> _DOCUMENT EXCERPT_
-*-

23 November 2021
YES SO I SAID YES (Finborough Theatre) Review
This is a very tricky review to write because I want to say as little about the plot as possible. David Ireland was clearly going for shock value here, so I don’t want to spoil it in any way.
The last (and only other) play of Ireland I saw was “Cyprus Avenue” at the Royal Court a few years ago. Re-reading my own review, it seems I called that play “uncomfortable”, which is certainly was. Well, brace yourselves: Yes So I Said Yes is uncomfortable on steroids. That said, with the former, I felt that the brutality and the shock were necessary and crucial to illustrating Ireland’s point about violence in Northern Ireland. With the latter, In contrast, the harm (for lack of a better word) kept piling up, but, to me anyway, it felt gratuitous. It wasn’t necessary…
Let me clarify. Obviously a playwright is entitled to choose an allegory and run with it. Here, the message of choice is rape. That’s fair. The brutality, the victimisation, the uncertainty, the aftermath… I can see why Ireland chose it. But what put me off this play massively is the methodical way in which Ireland cheapens rape as a thing. There is a particular scene where someone is about to be raped, and this person pretty much waffles for a bit along the lines of “oh, ok, yeah, I can see why you’d want to rape me, that’s fine… no, wait, no, I don’t want to be raped… nah, go on then”. Call me a prude, but not even in dark satire is this appropriate.

-*-

> _EXERCISE DATA_

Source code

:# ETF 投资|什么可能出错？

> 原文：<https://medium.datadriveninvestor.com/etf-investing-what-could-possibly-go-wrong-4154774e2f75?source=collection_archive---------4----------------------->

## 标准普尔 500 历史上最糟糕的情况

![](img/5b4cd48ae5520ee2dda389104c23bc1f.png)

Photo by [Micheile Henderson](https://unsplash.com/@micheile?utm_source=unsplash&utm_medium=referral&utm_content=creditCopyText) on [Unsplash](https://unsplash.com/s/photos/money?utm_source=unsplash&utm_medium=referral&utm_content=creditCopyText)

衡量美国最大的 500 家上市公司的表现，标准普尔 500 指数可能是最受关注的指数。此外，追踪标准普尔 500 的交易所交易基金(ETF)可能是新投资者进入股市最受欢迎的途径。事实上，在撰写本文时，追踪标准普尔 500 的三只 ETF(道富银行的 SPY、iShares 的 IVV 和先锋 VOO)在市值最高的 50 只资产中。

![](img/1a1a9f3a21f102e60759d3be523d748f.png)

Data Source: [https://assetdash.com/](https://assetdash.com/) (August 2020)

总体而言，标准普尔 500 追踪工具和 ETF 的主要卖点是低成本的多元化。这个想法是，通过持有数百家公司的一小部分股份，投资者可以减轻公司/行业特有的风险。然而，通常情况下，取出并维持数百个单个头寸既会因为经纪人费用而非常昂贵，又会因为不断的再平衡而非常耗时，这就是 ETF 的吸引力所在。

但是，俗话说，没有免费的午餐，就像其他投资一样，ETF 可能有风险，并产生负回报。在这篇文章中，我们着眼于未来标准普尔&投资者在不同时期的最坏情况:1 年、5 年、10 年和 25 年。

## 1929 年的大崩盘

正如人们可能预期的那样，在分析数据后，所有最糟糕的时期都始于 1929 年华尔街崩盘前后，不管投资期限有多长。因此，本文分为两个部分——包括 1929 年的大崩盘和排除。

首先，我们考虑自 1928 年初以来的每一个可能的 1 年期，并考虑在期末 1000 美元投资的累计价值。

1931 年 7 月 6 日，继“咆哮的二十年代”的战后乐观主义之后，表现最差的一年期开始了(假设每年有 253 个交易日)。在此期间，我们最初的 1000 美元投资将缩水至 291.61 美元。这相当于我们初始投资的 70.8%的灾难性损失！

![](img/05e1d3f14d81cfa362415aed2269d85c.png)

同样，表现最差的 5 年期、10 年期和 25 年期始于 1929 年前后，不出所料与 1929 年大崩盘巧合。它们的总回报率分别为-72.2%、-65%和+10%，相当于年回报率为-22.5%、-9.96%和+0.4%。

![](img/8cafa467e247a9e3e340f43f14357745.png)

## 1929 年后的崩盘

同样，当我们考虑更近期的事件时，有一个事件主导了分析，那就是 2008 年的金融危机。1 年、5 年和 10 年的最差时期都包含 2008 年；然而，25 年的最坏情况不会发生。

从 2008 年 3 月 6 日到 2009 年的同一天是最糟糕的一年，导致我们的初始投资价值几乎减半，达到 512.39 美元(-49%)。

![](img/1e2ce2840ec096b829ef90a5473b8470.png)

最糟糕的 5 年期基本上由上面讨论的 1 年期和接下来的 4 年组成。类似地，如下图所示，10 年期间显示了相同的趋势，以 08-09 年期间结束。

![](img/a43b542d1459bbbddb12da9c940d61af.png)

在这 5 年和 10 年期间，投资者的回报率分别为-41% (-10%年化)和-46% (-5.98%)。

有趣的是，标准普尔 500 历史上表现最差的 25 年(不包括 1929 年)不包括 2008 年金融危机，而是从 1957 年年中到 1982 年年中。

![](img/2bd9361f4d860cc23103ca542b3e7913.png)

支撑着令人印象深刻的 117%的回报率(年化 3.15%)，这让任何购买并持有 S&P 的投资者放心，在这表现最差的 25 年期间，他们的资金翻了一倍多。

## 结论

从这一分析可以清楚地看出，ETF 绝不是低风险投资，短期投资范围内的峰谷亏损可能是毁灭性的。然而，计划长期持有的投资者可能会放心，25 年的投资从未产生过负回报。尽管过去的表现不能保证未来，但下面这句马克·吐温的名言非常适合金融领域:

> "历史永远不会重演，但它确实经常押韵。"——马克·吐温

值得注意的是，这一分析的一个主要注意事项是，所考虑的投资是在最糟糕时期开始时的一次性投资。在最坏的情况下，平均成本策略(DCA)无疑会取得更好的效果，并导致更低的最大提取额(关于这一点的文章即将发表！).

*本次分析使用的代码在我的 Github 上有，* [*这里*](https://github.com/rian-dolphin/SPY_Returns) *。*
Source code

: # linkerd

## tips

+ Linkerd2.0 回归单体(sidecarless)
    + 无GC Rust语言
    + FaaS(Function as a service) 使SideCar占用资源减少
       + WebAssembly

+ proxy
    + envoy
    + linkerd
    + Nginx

-*-

> _EXERCISE REQUIREMENTS_
1. Print the part of the theatre review from "23 November 2021" up to and including "in any way.".
2. According to the theatre review, what other play by David Ireland had the reviewer seen, and where?
The material shown after the review comes from a separate source.

> _RESPONSES PER TASK_
1.
23 November 2021
YES SO I SAID YES (Finborough Theatre) Review
This is a very tricky review to write because I want to say as little about the plot as possible. David Ireland was clearly going for shock value here, so I don’t want to spoil it in any way.

2. "Cyprus Avenue" at the Royal Court.